**Your task**
Repeat the passage on AI data workloads from "Content Optimization: Instead" up to and including "designed to serve.", swapping "crash logs" for "incident reports" each time it appears.

**Source passage**

Consider how this shifts real-world workloads:

Content Optimization: Instead of engineering complex pipelines to strip HTML and extract structured data for Search Engine Optimization (SEO), storing raw internet content with the document structure intact is preferable for modern Answer Engine Optimization (AEO) or Generative Engine Optimization (GEO).
Autonomous Driving: Rather than transforming a multimodal stream of sensor data, video feeds, and crash logs into structured fields, models can analyze the entire event context natively.

Driven by use cases like RAG, multimodal applications, and semantic search, modern workloads now depend entirely on such data that traditional lakehouses were never designed to serve.

This shift is creating a new operational challenge. A single core asset may now exist simultaneously as structured metadata in a lakehouse, embeddings in a vector database, documents and images in object storage, and semi-structured data in a document store. While these architectures unlock powerful new capabilities, they also create a fragmented data landscape where multiple representations of the same entity must be continuously synchronized. As data volumes grow and update frequencies increase, maintaining consistency across these systems becomes increasingly difficult. There is now a growing sync dilemma around data management for AI applications.

Modern AI architectures often distribute structured data, embeddings, binary assets, and semi-structured payloads across multiple systems, creating duplication, synchronization challenges, governance gaps, and operational complexity.

Managing Multimodal and AI Data directly on Apache Hudi: We believe organizations should not need separate databases, warehouses, or even another specialized "AI lakehouse": structured records, documents, images, and embeddings all drive the same business workflows. Isolating semi-structured and unstructured data into specialized databases, warehouses, or Lakehouses introduces data silo, complex synchronization, and operational overhead. AI as a technology impacts all aspects of the business and thus should be natively supported on the mainstream lakehouse or data lake directly, alongside existing data.

**Source data**
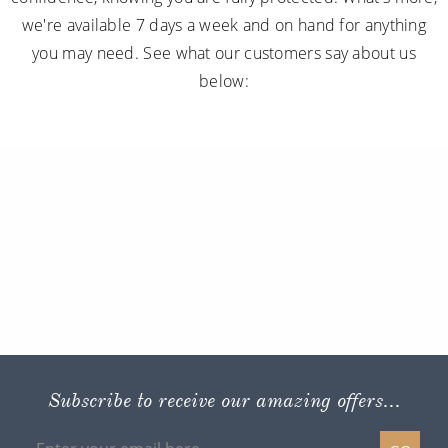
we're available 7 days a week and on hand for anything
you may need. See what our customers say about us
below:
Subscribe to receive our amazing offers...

**Response to this exercise**
Content Optimization: Instead of engineering complex pipelines to strip HTML and extract structured data for Search Engine Optimization (SEO), storing raw internet content with the document structure intact is preferable for modern Answer Engine Optimization (AEO) or Generative Engine Optimization (GEO).
Autonomous Driving: Rather than transforming a multimodal stream of sensor data, video feeds, and incident reports into structured fields, models can analyze the entire event context natively.

Driven by use cases like RAG, multimodal applications, and semantic search, modern workloads now depend entirely on such data that traditional lakehouses were never designed to serve.